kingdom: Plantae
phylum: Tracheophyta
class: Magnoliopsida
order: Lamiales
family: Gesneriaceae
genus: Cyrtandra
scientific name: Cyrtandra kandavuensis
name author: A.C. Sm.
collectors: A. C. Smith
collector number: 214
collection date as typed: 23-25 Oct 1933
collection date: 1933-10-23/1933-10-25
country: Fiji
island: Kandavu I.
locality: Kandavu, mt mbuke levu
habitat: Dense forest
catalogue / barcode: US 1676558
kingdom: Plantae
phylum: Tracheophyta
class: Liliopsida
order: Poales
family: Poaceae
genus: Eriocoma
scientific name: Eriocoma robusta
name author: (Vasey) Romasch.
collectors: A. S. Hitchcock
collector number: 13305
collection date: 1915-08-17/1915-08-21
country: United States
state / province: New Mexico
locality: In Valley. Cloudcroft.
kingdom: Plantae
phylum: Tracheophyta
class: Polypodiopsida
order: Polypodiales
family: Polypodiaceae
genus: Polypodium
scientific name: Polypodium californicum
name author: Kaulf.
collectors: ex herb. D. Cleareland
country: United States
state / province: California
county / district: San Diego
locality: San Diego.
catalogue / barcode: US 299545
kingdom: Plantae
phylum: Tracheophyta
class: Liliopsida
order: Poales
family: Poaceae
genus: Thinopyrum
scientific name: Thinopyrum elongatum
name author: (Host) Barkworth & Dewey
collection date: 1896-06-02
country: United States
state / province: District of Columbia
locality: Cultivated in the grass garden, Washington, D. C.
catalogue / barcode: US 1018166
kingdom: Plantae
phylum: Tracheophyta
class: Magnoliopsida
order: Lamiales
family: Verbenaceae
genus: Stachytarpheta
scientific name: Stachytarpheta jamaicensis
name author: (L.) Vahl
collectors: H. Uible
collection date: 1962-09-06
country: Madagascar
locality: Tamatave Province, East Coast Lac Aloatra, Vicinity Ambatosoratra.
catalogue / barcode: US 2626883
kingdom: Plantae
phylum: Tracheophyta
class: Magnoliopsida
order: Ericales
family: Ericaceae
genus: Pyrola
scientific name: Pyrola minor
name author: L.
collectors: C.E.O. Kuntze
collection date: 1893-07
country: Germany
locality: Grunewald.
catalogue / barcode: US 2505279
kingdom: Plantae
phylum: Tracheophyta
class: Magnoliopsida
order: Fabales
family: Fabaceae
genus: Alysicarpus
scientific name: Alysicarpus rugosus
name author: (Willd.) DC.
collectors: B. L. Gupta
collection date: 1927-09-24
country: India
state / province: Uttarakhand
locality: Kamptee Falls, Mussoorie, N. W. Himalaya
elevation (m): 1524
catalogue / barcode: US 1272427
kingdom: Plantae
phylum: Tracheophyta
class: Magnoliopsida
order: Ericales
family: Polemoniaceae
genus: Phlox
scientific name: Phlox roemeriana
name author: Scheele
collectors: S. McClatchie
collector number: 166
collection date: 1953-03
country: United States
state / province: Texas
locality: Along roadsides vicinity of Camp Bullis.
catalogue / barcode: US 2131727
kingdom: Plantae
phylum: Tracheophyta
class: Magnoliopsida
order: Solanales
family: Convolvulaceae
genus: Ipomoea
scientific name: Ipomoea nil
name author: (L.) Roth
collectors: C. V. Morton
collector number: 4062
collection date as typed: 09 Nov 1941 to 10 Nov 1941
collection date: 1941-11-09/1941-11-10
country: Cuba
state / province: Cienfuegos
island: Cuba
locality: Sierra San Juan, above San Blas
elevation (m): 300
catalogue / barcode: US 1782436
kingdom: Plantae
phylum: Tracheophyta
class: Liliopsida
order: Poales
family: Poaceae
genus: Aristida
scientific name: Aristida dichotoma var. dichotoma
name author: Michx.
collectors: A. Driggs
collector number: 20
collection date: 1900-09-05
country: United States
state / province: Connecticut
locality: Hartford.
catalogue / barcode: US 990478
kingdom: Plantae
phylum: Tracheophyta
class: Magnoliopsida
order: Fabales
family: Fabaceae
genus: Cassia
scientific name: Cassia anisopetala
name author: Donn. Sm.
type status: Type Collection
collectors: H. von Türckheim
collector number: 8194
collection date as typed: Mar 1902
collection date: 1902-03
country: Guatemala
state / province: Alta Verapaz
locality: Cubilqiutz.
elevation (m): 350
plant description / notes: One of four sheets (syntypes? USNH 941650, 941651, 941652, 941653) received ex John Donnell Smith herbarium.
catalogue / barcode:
=====
# Problem statement
Please reproduce the entire listing above line for line, keeping every word, number, and mark unchanged.

# Full answer
kingdom: Plantae
phylum: Tracheophyta
class: Magnoliopsida
order: Lamiales
family: Gesneriaceae
genus: Cyrtandra
scientific name: Cyrtandra kandavuensis
name author: A.C. Sm.
collectors: A. C. Smith
collector number: 214
collection date as typed: 23-25 Oct 1933
collection date: 1933-10-23/1933-10-25
country: Fiji
island: Kandavu I.
locality: Kandavu, mt mbuke levu
habitat: Dense forest
catalogue / barcode: US 1676558
kingdom: Plantae
phylum: Tracheophyta
class: Liliopsida
order: Poales
family: Poaceae
genus: Eriocoma
scientific name: Eriocoma robusta
name author: (Vasey) Romasch.
collectors: A. S. Hitchcock
collector number: 13305
collection date: 1915-08-17/1915-08-21
country: United States
state / province: New Mexico
locality: In Valley. Cloudcroft.
kingdom: Plantae
phylum: Tracheophyta
class: Polypodiopsida
order: Polypodiales
family: Polypodiaceae
genus: Polypodium
scientific name: Polypodium californicum
name author: Kaulf.
collectors: ex herb. D. Cleareland
country: United States
state / province: California
county / district: San Diego
locality: San Diego.
catalogue / barcode: US 299545
kingdom: Plantae
phylum: Tracheophyta
class: Liliopsida
order: Poales
family: Poaceae
genus: Thinopyrum
scientific name: Thinopyrum elongatum
name author: (Host) Barkworth & Dewey
collection date: 1896-06-02
country: United States
state / province: District of Columbia
locality: Cultivated in the grass garden, Washington, D. C.
catalogue / barcode: US 1018166
kingdom: Plantae
phylum: Tracheophyta
class: Magnoliopsida
order: Lamiales
family: Verbenaceae
genus: Stachytarpheta
scientific name: Stachytarpheta jamaicensis
name author: (L.) Vahl
collectors: H. Uible
collection date: 1962-09-06
country: Madagascar
locality: Tamatave Province, East Coast Lac Aloatra, Vicinity Ambatosoratra.
catalogue / barcode: US 2626883
kingdom: Plantae
phylum: Tracheophyta
class: Magnoliopsida
order: Ericales
family: Ericaceae
genus: Pyrola
scientific name: Pyrola minor
name author: L.
collectors: C.E.O. Kuntze
collection date: 1893-07
country: Germany
locality: Grunewald.
catalogue / barcode: US 2505279
kingdom: Plantae
phylum: Tracheophyta
class: Magnoliopsida
order: Fabales
family: Fabaceae
genus: Alysicarpus
scientific name: Alysicarpus rugosus
name author: (Willd.) DC.
collectors: B. L. Gupta
collection date: 1927-09-24
country: India
state / province: Uttarakhand
locality: Kamptee Falls, Mussoorie, N. W. Himalaya
elevation (m): 1524
catalogue / barcode: US 1272427
kingdom: Plantae
phylum: Tracheophyta
class: Magnoliopsida
order: Ericales
family: Polemoniaceae
genus: Phlox
scientific name: Phlox roemeriana
name author: Scheele
collectors: S. McClatchie
collector number: 166
collection date: 1953-03
country: United States
state / province: Texas
locality: Along roadsides vicinity of Camp Bullis.
catalogue / barcode: US 2131727
kingdom: Plantae
phylum: Tracheophyta
class: Magnoliopsida
order: Solanales
family: Convolvulaceae
genus: Ipomoea
scientific name: Ipomoea nil
name author: (L.) Roth
collectors: C. V. Morton
collector number: 4062
collection date as typed: 09 Nov 1941 to 10 Nov 1941
collection date: 1941-11-09/1941-11-10
country: Cuba
state / province: Cienfuegos
island: Cuba
locality: Sierra San Juan, above San Blas
elevation (m): 300
catalogue / barcode: US 1782436
kingdom: Plantae
phylum: Tracheophyta
class: Liliopsida
order: Poales
family: Poaceae
genus: Aristida
scientific name: Aristida dichotoma var. dichotoma
name author: Michx.
collectors: A. Driggs
collector number: 20
collection date: 1900-09-05
country: United States
state / province: Connecticut
locality: Hartford.
catalogue / barcode: US 990478
kingdom: Plantae
phylum: Tracheophyta
class: Magnoliopsida
order: Fabales
family: Fabaceae
genus: Cassia
scientific name: Cassia anisopetala
name author: Donn. Sm.
type status: Type Collection
collectors: H. von Türckheim
collector number: 8194
collection date as typed: Mar 1902
collection date: 1902-03
country: Guatemala
state / province: Alta Verapaz
locality: Cubilqiutz.
elevation (m): 350
plant description / notes: One of four sheets (syntypes? USNH 941650, 941651, 941652, 941653) received ex John Donnell Smith herbarium.
catalogue / barcode:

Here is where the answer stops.